Query regarding Apache Pinot, whats the typical OL...
# general
d
Query regarding Apache Pinot, whats the typical OLAP cube size one can host in Apache Pinot, we have a cube which is almost 50 TB m it has some dimensions which very high cardinality but since raw data is more than 5 Petabytes, 50-100 TB is still a reasonable aggregation. We want interactive performance with our OLAP since it would power important Dashboards and drill-downs. So want to know how much data size we can push inside Apache Pinot??
m
With Pinot, you don't need to precompute all the cubes upfront (at write time). You can pre-aggregate your raw data, and the cubing will happen at read time based on the query.
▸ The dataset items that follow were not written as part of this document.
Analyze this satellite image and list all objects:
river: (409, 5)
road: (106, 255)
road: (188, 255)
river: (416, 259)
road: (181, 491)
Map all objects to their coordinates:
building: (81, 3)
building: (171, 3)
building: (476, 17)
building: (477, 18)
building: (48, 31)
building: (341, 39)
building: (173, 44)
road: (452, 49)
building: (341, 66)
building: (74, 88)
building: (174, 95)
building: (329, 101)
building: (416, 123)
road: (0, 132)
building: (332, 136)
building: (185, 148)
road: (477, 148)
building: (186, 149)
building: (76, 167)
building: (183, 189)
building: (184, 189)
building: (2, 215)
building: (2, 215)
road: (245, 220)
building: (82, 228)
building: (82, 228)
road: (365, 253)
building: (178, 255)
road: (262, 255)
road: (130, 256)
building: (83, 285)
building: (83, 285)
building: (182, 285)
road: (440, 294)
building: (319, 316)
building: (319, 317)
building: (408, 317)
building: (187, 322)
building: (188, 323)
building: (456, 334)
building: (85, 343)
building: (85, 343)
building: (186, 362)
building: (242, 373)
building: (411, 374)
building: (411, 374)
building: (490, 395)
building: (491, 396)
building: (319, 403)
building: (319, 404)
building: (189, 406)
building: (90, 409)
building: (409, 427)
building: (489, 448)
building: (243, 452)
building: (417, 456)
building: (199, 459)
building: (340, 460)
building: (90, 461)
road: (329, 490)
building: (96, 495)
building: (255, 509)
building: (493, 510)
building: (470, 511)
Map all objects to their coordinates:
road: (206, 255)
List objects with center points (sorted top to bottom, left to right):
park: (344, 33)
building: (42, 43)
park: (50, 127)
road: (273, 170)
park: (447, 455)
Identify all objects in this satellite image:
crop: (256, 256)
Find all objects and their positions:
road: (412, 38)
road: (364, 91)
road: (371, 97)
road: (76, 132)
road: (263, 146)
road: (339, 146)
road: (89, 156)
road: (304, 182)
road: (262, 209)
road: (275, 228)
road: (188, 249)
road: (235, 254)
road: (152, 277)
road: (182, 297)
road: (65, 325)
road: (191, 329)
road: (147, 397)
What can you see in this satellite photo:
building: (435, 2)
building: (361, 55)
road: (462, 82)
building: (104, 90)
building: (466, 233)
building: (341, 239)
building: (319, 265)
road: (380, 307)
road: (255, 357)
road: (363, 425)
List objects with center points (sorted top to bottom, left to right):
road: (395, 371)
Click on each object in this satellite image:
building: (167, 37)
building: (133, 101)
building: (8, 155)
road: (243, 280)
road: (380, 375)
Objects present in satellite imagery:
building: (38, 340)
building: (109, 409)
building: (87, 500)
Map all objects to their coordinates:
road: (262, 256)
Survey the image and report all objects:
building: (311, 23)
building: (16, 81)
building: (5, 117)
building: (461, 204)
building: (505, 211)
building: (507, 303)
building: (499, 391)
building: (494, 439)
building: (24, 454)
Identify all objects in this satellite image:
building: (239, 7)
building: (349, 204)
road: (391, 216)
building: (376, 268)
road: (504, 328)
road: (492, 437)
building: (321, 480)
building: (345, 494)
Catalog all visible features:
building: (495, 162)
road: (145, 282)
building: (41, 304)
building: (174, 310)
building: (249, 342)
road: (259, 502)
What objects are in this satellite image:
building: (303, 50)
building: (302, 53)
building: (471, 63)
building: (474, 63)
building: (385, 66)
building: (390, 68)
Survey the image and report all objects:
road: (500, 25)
If you are saying your single cube (which you will further drill-down on) is 50 TB, then Pinot scales horizontally, so theoretically there isn't a limit on data size. However, depending on your use case, you may need to enable some optimizations (eg partitioning). If you can share a bit more on your use case, we can help with figuring out to solve it using Pinot.
d
I see we already have cube deployed, but it persisted in S3 with Presto in front
We expect it to grow to around 150 TB in 1 year or so and then it would stabalise
but we are not getting interactive performance and for that we are looking at Apache Pinot
m
Let's move to #troubleshooting
d
Mostly sub-second latency. Our current latency with Presto and S3 is around 10+ seconds given the volume
sure